The problem with these acts, the almost-rans, is that they didn’t provide any point of difference; nothing unique to make them stand out from the crowd.
The single malt whisky category is in danger of becoming like the Britpop-era music scene. At that time, you could pop into the Good Mixer pub in Camden and meet the lead singer of any band you wanted, good or bad. It was rammed with second hand clothes shop wearing indie hipsters, arguing over the merits of a cravat and brogues or tracksuit top and gazelles. Not much talk of the music was happening.
A similar situation occurs in whisky’s own ‘The Good Mixer’ today: The Whisky Exchange in London Bridge. The shelves are crammed with an ever expanding range of single malts, all vying for your attention and ‘share of throat’ as it is known in the business. But which expressions will win? Which will be the Blur and which the Marion?
Two new expressions which have recently been released by the folk over at Diageo are from the Singleton stable. Singleton is an interesting beast: in a niche of its own when it comes to the malleability of the liquid inside, having bottled single malts from Dufftown, Auchroisk, Glenn Ord and Glendullan so far.

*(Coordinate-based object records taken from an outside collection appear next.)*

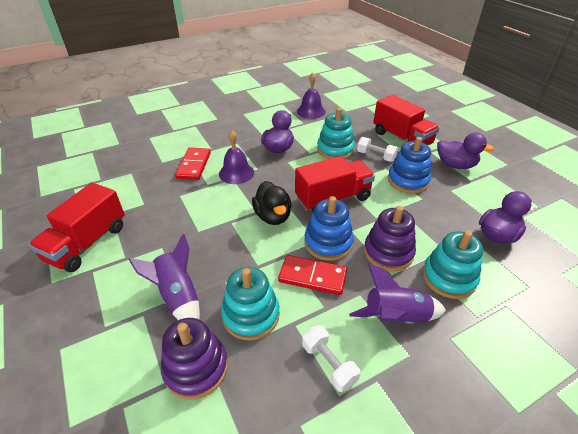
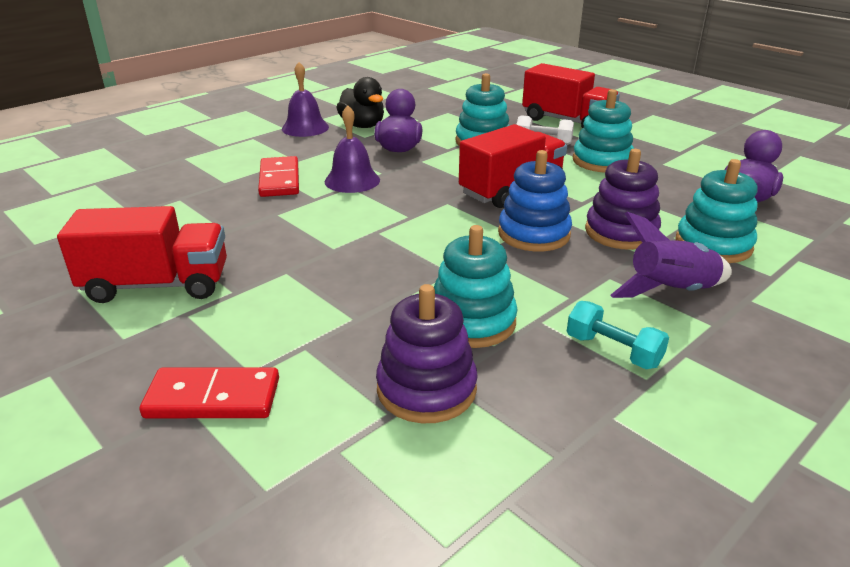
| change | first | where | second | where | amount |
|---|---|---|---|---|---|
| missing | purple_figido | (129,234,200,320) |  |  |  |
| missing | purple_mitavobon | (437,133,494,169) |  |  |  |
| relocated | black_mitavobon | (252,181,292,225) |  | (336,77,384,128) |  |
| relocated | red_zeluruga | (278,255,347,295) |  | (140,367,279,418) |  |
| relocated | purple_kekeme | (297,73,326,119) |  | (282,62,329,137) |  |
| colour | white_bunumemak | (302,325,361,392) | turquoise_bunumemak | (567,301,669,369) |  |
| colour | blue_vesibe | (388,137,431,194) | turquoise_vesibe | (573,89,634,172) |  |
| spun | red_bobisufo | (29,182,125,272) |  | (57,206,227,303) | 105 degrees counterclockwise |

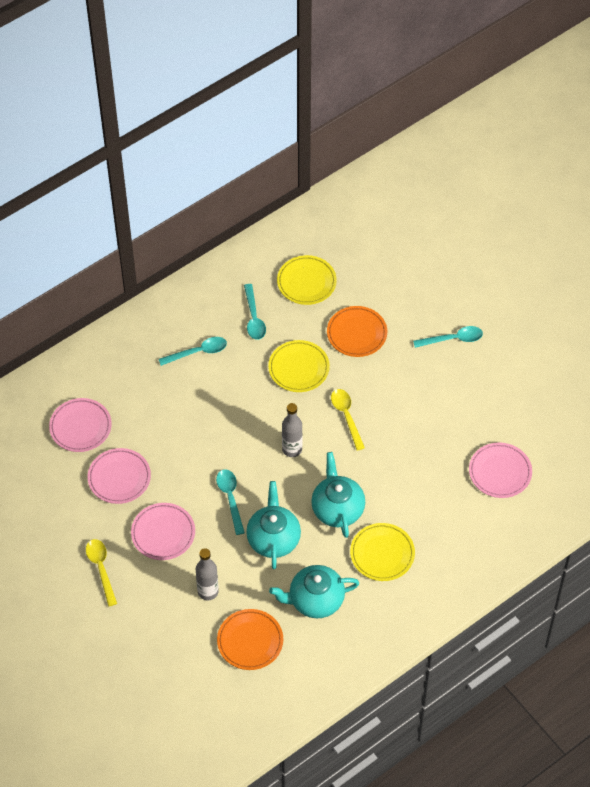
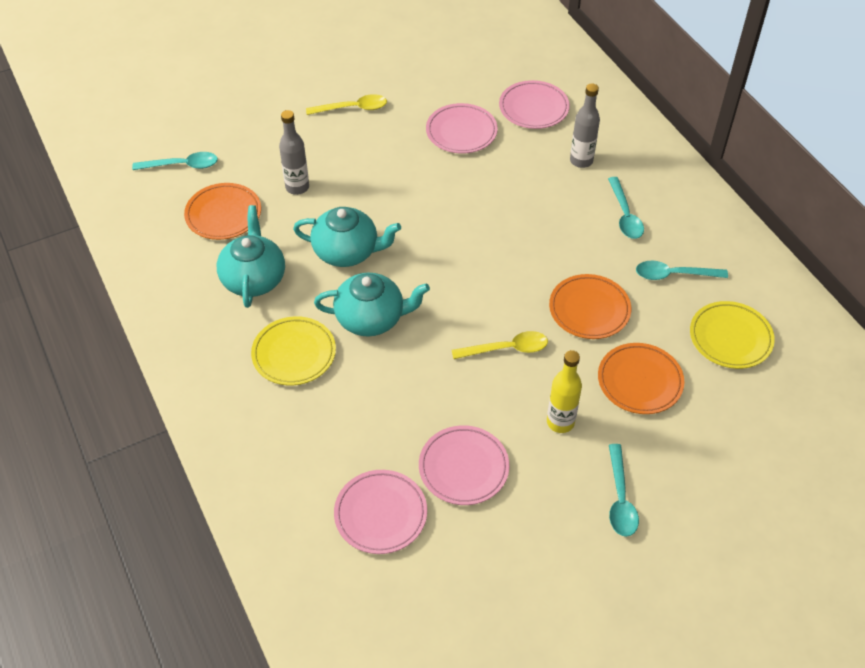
| change | first | where | second | where | amount |
|---|---|---|---|---|---|
| appeared |  |  | yellow_kodakon | (547,350,582,433) |  |
| relocated | pink_monadu | (131,503,195,560) |  | (419,425,509,505) |  |
| relocated | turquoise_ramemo | (216,469,245,535) |  | (132,152,218,170) |  |
| relocated | grey_kodakon | (282,403,303,457) |  | (570,84,600,168) |  |
| colour | yellow_monadu | (268,340,330,392) | orange_monadu | (549,274,631,339) |  |

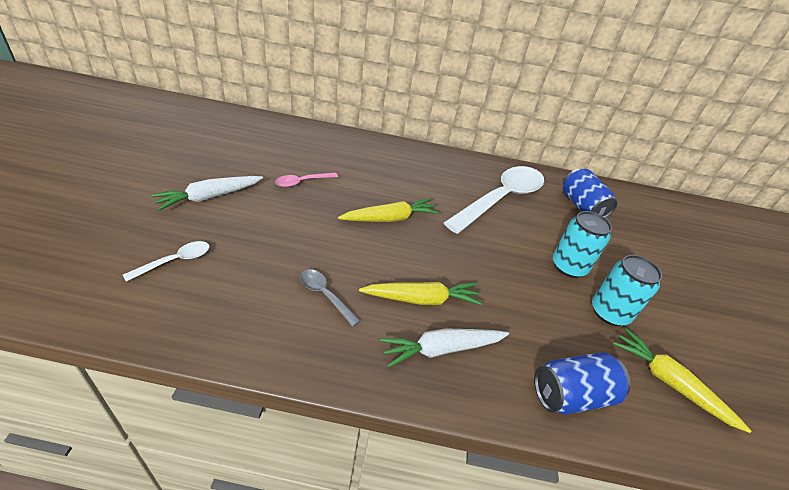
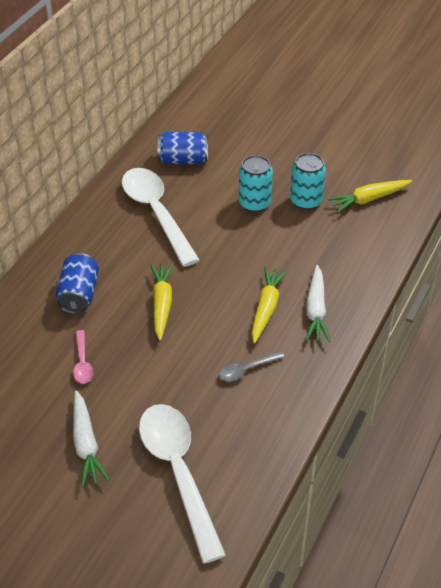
| change | first | where | second | where | amount |
|---|---|---|---|---|---|
| relocated | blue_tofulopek | (534,352,631,415) |  | (56,253,99,314) |  |
| size | white_ramemo | (123,241,210,282) |  | (139,404,226,563) | x2.33 |

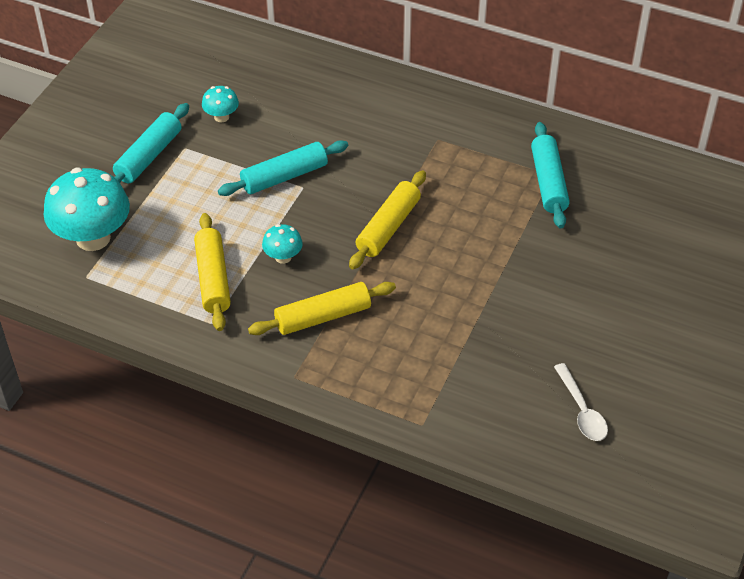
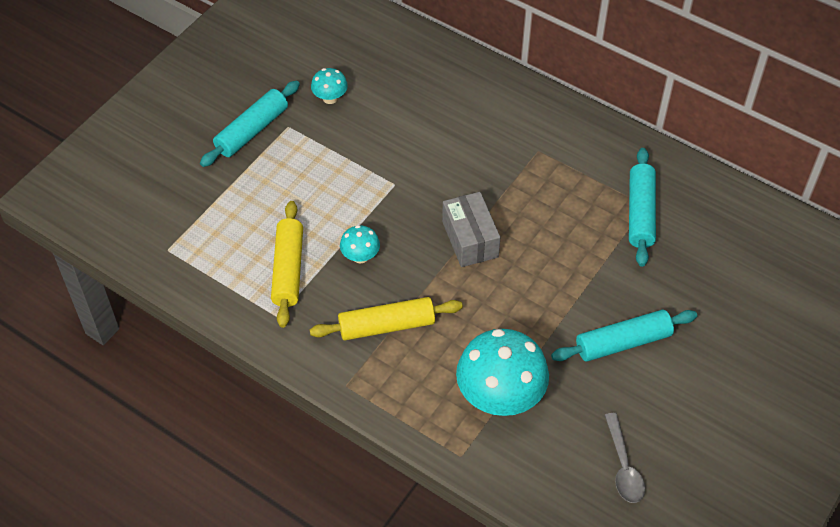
| change | first | where | second | where | amount |
|---|---|---|---|---|---|
| relocated | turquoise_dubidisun | (43,168,130,251) |  | (456,329,549,416) |  |
| relocated | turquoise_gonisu | (218,140,348,196) |  | (551,310,697,362) |  |
| exchanged | yellow_gonisu | (349,170,426,270) | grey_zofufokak | (442,192,500,267) |  |
| colour | white_ramemo | (554,363,608,441) | grey_ramemo | (605,413,645,503) |  |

The ‘standard’ release here in the UK is the Singleton of Dufftown 12 Year Old, a whisky which is designed to be easy to drink and doesn’t stray far from that objective. It has a 15 year old sister bottling which gives a little more depth of flavour, but doesn’t push any boundaries or ask any interesting questions.
They have now been joined by two more expression, Sunray and Tailfire (themselves sounding like Britpop almost-rans).
The Singleton of Dufftown – Sunray – NAS – 40% abv - £39.00
Nose: A nice nose of apricot, honey, some fresh pine notes, a hint of tonic water, tinned pineapple and red apple.
Palate: A slight green veg note at first which develops into cream soda, dried apricots, peaches and pears. Not quite tropical fruit but it flirts with it. Easy and smooth.
Finish: An excellent finish of runny clear honey, more pineapple (chunks this time) and peach melba.
The Singleton of Dufftown – Tailfire – NAS – 40% abv £35.00
Nose: Much more earthy than the Sunray, this has a serried tone to it of dunnage warehouse floor and bung cloth. Fruitier than the Sunray, it has bigger elements of blackcurrant leaf, strawberry and blueberry.
Palate: A spicier palate which takes the red fruits from the nose and adds cinnamon and nutmeg. Some oak tones which add body and complexity to this palate, but do add a bitter overtone as well.
Finish: The nutmeg takes over and leaves a ‘used sherry’ impression at the end.
Overall: We both preferred Sunray, which gives a lighter, more palatable expression of the Singleton of Dufftown and, with a higher proportion of toasted ex-Bourbon casks, this way of maturation seems to be a more comfortable fit for the spirit from Dufftown. Tailfire, with a higher proportion of whisky from European oak casks, seems a little tired, a little too earthy for us. A clear winner at Caskstrength HQ was the Sunray edition. For under £40, this is actually a decent slug of single malt and, to be fair, the comparison between the two is an interesting exercise.
In the past we have discussed how we feel the Singleton of Dufftown at 12 Years Old is a little too underwhelming; an artist taking the popular bits of everyone’s songs and constructing a tune which hits the middle of target but with no personality or appeal. Coldplay, if you will.
However, these two new expressions do indeed show a different side of Dufftown’s output and the Sunray bursts through the clouds to really shine on their spirit; a good, solid release from this distillery. The Tailfire however feels like a bootlegged copy of a good album: lacking in a certain clarity. Ultimately, we are still waiting to see this distillery play live, to really excite us.